- Description: Recognition of an outstanding career in cosmic ray research
- Presented by: University of California, Irvine / IUPAP
- Website: ps.uci.edu/yodh-prize

= Yodh Prize =

Biennial physics award

The Yodh Prize, awarded every two years, honors a scientist for that scientist's outstanding career in cosmic ray research.

==Background==
The award ceremony takes place at the International Cosmic Ray Conference (ICRC). The recipient is selected by the Commission on Astroparticle Physics of the International Union of Pure and Applied Physics (IUPAP) on behalf of the University of California Irvine Foundation, which sponsors the prize. The prize winner gives a talk at UC Irvine's department of physics and astronomy. In 1998 Gaurang Bhaskar Yodh (1928–2019) and his wife Kanwal G. Yodh (1928–2015) endowed the prize to the UC Irvine Foundation.

The inaugural winner of the Yodh Prize was Reuven Ramaty. He was severely ill with amyotrophic lateral sclerosis (ALS) at the time in April 2001 of his selection by the IUPAP and died about one week after he was informed of the honor.

——————

◆ What is being asked
Can you set down the whole Yodh Prize page word for word, with nothing left out? Draw only on the Yodh Prize page above.

——————

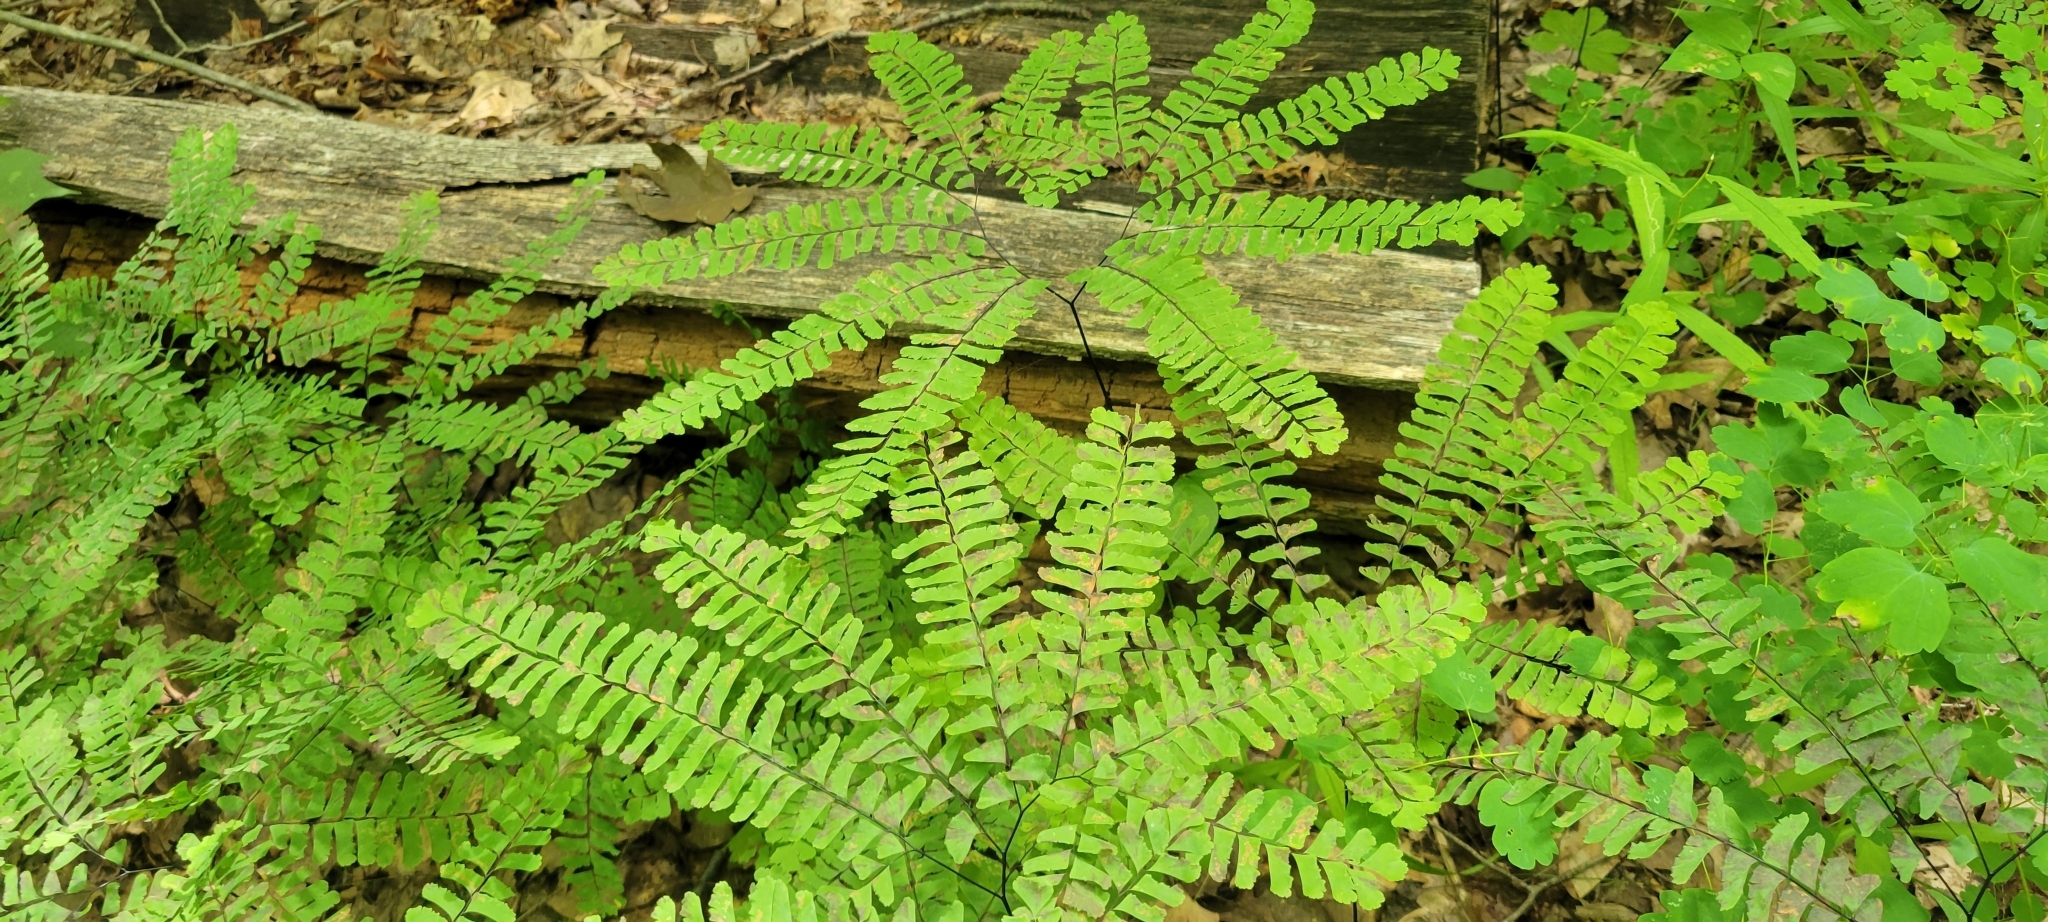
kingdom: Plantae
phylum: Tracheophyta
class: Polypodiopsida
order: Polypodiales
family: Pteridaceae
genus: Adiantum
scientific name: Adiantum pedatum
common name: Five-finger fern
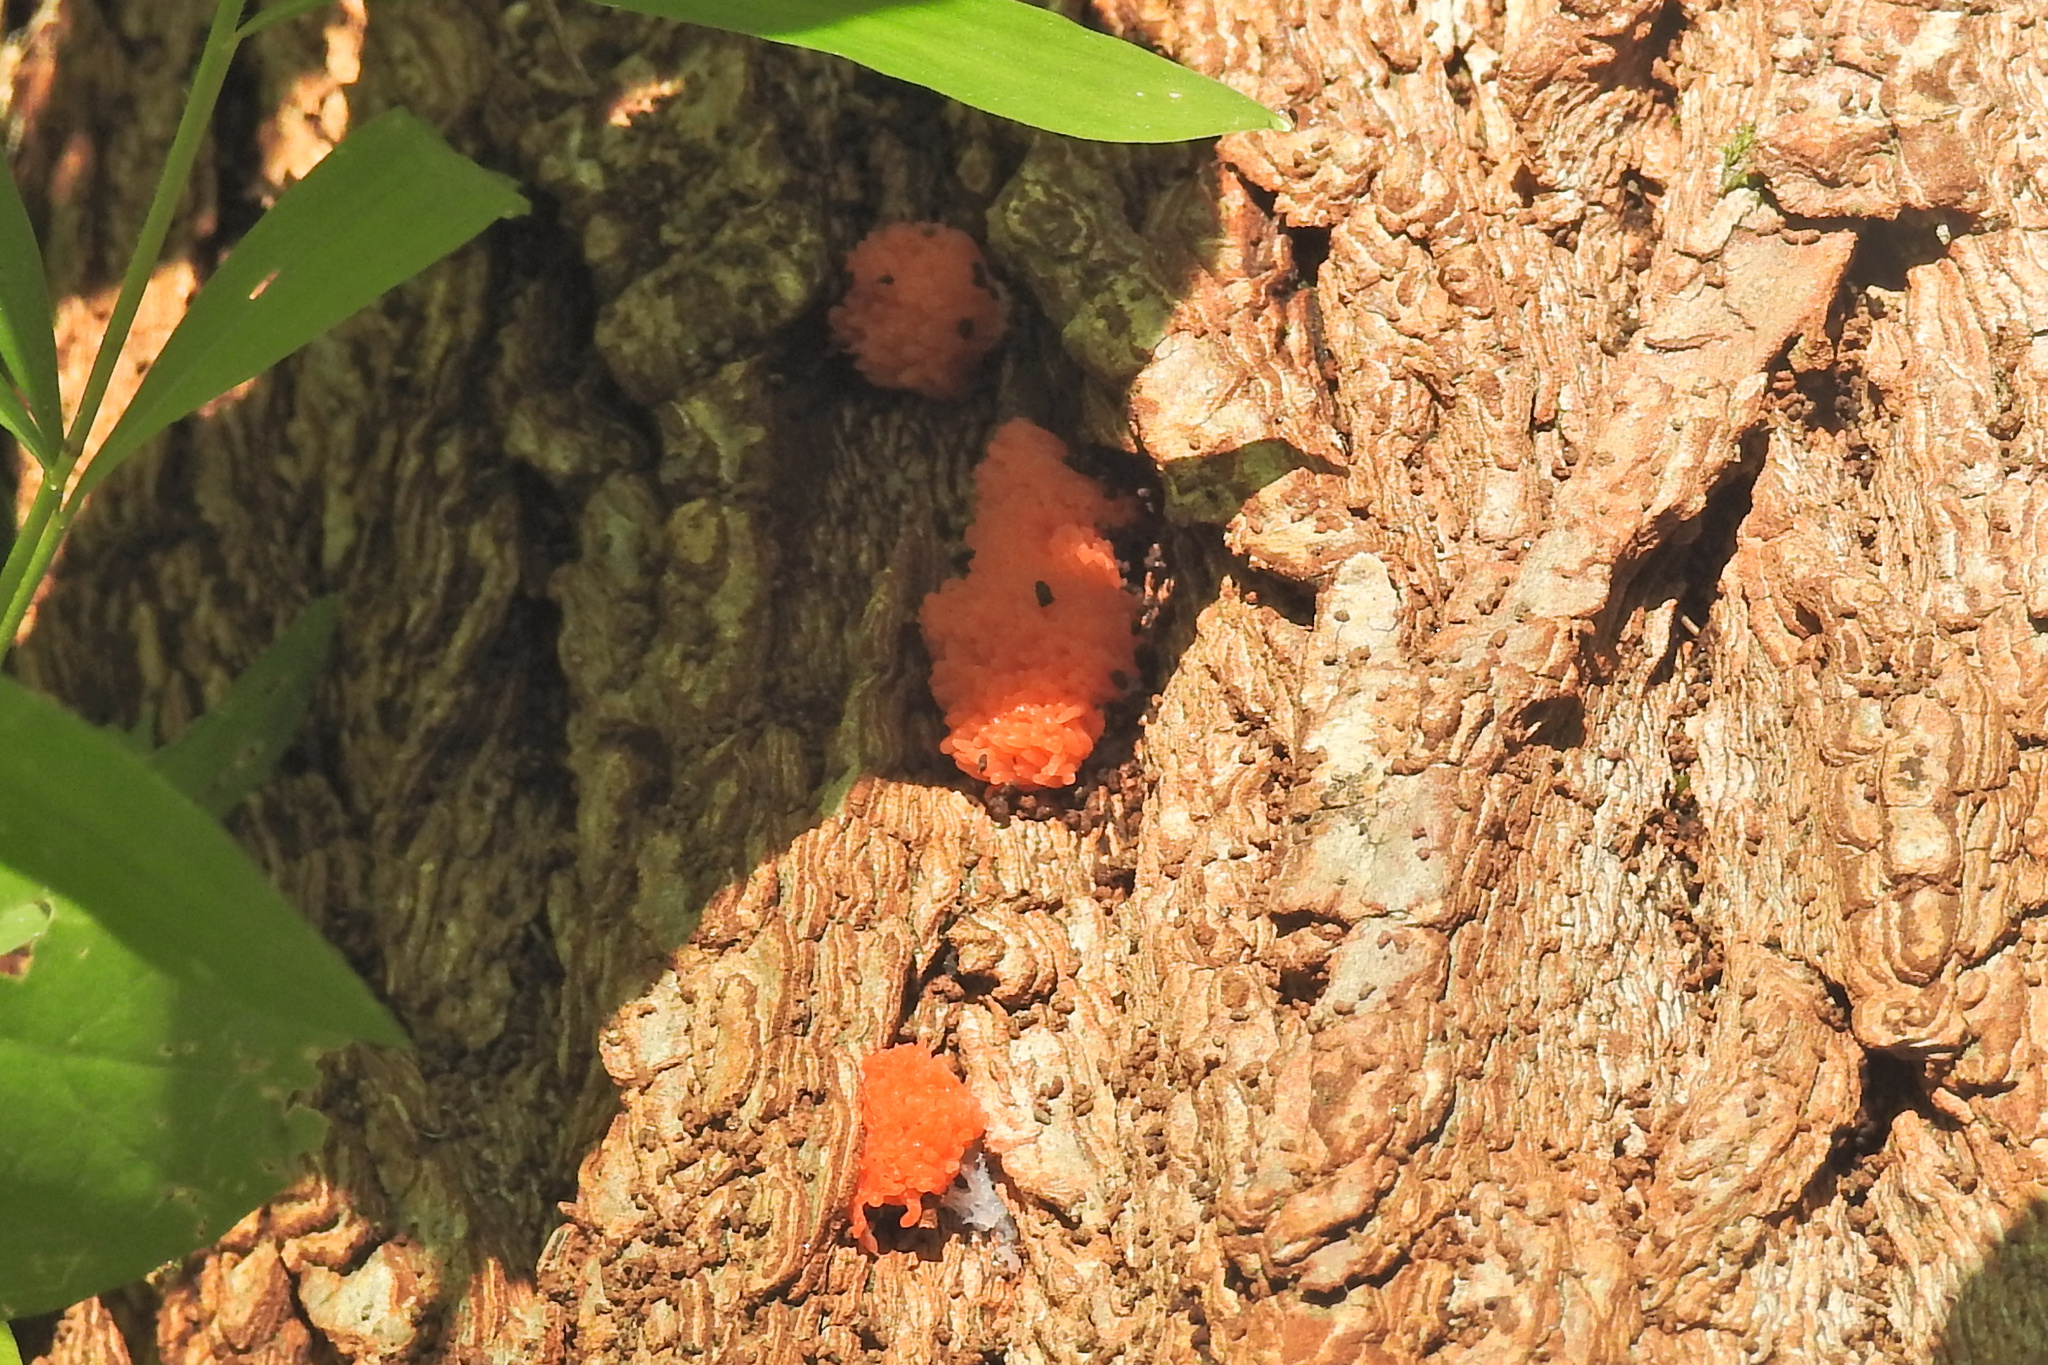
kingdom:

——————

◆ Written answer
- Description: Recognition of an outstanding career in cosmic ray research
- Presented by: University of California, Irvine / IUPAP
- Website: ps.uci.edu/yodh-prize

= Yodh Prize =

Biennial physics award

The Yodh Prize, awarded every two years, honors a scientist for that scientist's outstanding career in cosmic ray research.

==Background==
The award ceremony takes place at the International Cosmic Ray Conference (ICRC). The recipient is selected by the Commission on Astroparticle Physics of the International Union of Pure and Applied Physics (IUPAP) on behalf of the University of California Irvine Foundation, which sponsors the prize. The prize winner gives a talk at UC Irvine's department of physics and astronomy. In 1998 Gaurang Bhaskar Yodh (1928–2019) and his wife Kanwal G. Yodh (1928–2015) endowed the prize to the UC Irvine Foundation.

The inaugural winner of the Yodh Prize was Reuven Ramaty. He was severely ill with amyotrophic lateral sclerosis (ALS) at the time in April 2001 of his selection by the IUPAP and died about one week after he was informed of the honor.